Gartner BPM Summit: Agile development costs more in the long term

By Derek du Preez

09 Mar 2011

Comments: 6

Man spending cash

CIOs should be aware that although agile software development is cheaper in the short term, the costs are often hidden in the long term maintenance.

This was the warning from analyst David Norton at the Gartner BPM Summit in London yesterday.

Further reading

Agile development offers an alternative to traditional software development structures, such as waterfall or cascade.

Agile development is often perceived to be a cost-effective solution, as small changes are typically added in to respond to a dynamic environment. This compares with traditional approaches where development may be done on a large scale.

However, Norton said that because the initial costs are relatively small, CIOs often forget there are costs in the long term.

"I was speaking to a CIO about agile development and I asked him how he felt about it in his organisation. His response was, 'I wish I had never heard of it'," said Norton.

"Agile had solved his problems of productivity and not being responsive to the business, but two years into it and he had hundreds of different solutions that duplicate code and requirements, and his asset reuse had taken a nose dive," he added.

"This is one of the main things we need to think about – how do we use and leverage the benefits of agile? But also, how does it adapt in the long term?"

Norton went on to describe some "horrific figures", which suggest that only eight per cent of capital and operating agile development costs are in the initial delivery of applications. The remaining 92 per cent is found in maintaining the development over the next 10 to 15 years.

"This is a something that CIOs need to be aware of and is something we haven't really focused on in the agile community," said Norton.

Reader comments

Agile < cost reduction; Agile = cost management

Agile is a solutions to manage costs within a complex adaptive environment. Agile is not a solution for cost reduction.

If you use agile as a method for cost reduction, Norton is right.

If you use agile as a method to overcome complex changes. Norton is wrong.

Posted by: Emiel van Bockel  23 Mar 2011

Why blame Agile?

“Hundreds of different solutions that duplicate code and requirements”, and failure to reuse assets are not a consequence of Agile nor are they limited to Agile management. The issues is the absence of suitable governance.

If projects are left function in isolation they will not meet strategic objectives.

IndigoBlue is regularly engaged by organisations in this situation; they have successfully adopted Agile management and engineering techniques but have allowed these projects to sit outside of their existing governance mechanisms. As a result projects have very limited applicability, do not maximise their potential and incur hidden long-term costs; often exhibiting the problems highlighted.

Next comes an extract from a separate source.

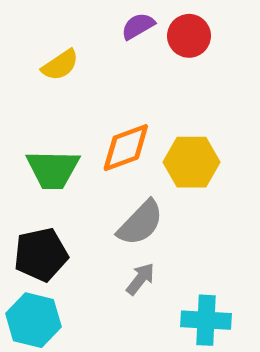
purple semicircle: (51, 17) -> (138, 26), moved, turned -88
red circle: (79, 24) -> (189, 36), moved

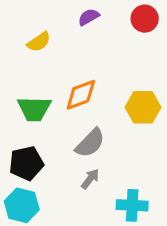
red circle: (189, 36) -> (145, 19), moved
yellow hexagon: (191, 162) -> (143, 107), moved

The solution is the introduction of governance that balances the need for corporate accountabilities with the responsiveness of Agile and enables Agile and non-Agile projects to sit together within a single reporting framework.

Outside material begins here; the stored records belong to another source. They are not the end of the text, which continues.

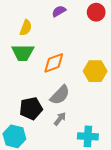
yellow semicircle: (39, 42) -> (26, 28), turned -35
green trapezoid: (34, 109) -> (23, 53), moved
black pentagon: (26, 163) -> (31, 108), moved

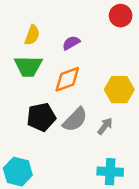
purple semicircle: (59, 11) -> (71, 43), moved
black pentagon: (31, 108) -> (41, 117), moved
gray arrow: (60, 119) -> (105, 126), moved

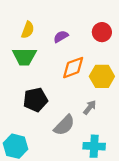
red circle: (121, 16) -> (102, 32), moved
orange diamond: (67, 79) -> (73, 68), moved
gray semicircle: (75, 120) -> (64, 125), moved

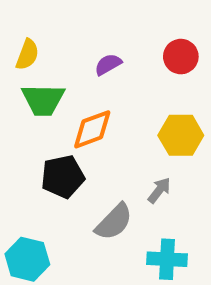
yellow semicircle: (28, 30) -> (27, 55), moved
orange diamond: (73, 68) -> (92, 129), moved

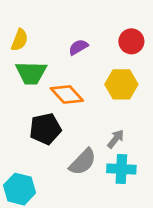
orange diamond: (92, 129) -> (67, 94), turned 68
yellow hexagon: (181, 135) -> (121, 84), moved
cyan cross: (167, 259) -> (121, 169), moved

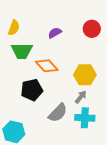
yellow hexagon: (121, 84) -> (85, 75), moved

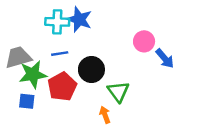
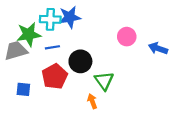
blue star: (79, 19) -> (70, 17), turned -30
blue arrow: (165, 59) -> (158, 48), moved, turned 150
green star: (33, 74) -> (29, 34), moved

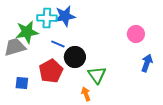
pink circle: (127, 37) -> (136, 34), moved
blue line: (52, 47) -> (58, 44), moved, turned 32
blue arrow: (158, 48) -> (147, 63), moved, turned 90

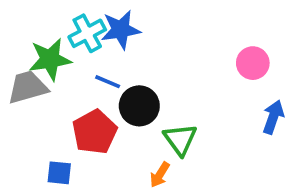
cyan cross: (47, 18) -> (87, 33), turned -30
blue square: (22, 83) -> (59, 173), moved
orange arrow: (86, 94) -> (160, 175), turned -128

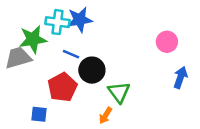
cyan cross: (87, 33) -> (57, 22), turned 35

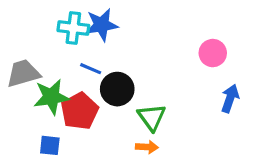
green star: (33, 39) -> (51, 97), moved
orange arrow: (105, 116) -> (147, 147), moved, turned -119

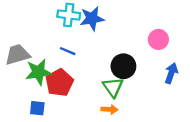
blue star: (102, 25) -> (92, 18), moved
cyan cross: (73, 28) -> (69, 15), moved
black circle: (117, 89) -> (123, 66), moved

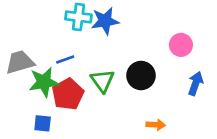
blue line: (68, 51) -> (65, 60), moved, turned -42
green triangle: (113, 87) -> (102, 81), moved
orange arrow: (109, 109) -> (156, 125), moved

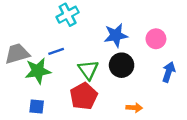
cyan cross: (78, 17) -> (68, 15), turned -35
blue star: (105, 21) -> (116, 35), moved
red pentagon: (68, 94) -> (84, 96), moved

This is further discussed in a number of blog posts at http://www.indigoblue.co.uk/project-management/blog/weapons-grade-agile

Posted by: Rob Smith  11 Mar 2011

Longer Term Programme Governance

Whether your approach is Agile or not, in a longer term corporate context you have to have programme controls in place that will ensure what you're delivering meets your needs now and is convergent with longer term objectives in future: maintainability, supportability, ROI and justifiable total cost of ownership.

I am as surprised as David Norton that that the importance of long term governance of Agile may not have been given equal voice with the message about the short term gains and as part of the Agile community eagerly take up the challenge to redress this.

Posted by: Peter Bird  11 Mar 2011

Agile ate my hamster!

If that is the sole evidence used by Gartner (or Computing) to reach its conclusion, it misses the point about Agile. But is does make for an attention-grabbing headline. There is nothing inherent in Agile that leads to duplication of code or requirements. As Aiden rightly points out, if it's a problem it lies with poor governance - and that can exist with any delivery approach.

Posted by: Rob Sucher  10 Mar 2011

Technical debt

"hundreds of different solutions that duplicate code "

This is what you call technical debt, it builds up and you have to devote some time and resource to prevent it becoming a problem. That is a part of being agile.

You don't get to cherry pick just the bits of agile that you like the look of. Or did he expect a silver bullet.

Posted by: Jon Blackmore  10 Mar 2011

Agile does not equal myopic

So one comment by one CIO to one consultant who happens to work for Gartner turns into a headline? What nonsense. If agile development is carried out with no strategic overview then of course the support costs will mount up, just as they would using any other methodology if there was no adequate project governance in place.

Managed correctly, agile offers the best opportunity to avoid bloat, keep in touch with business requirements and avoid repeating costly mistakes. Perhaps the unnamed CIO should examine his governance provision and reflect on how this allowed such duplication of "code and requirement" to occur. After all, "agile" does not necessarily mean "knee-jerk" or "willy-nilly".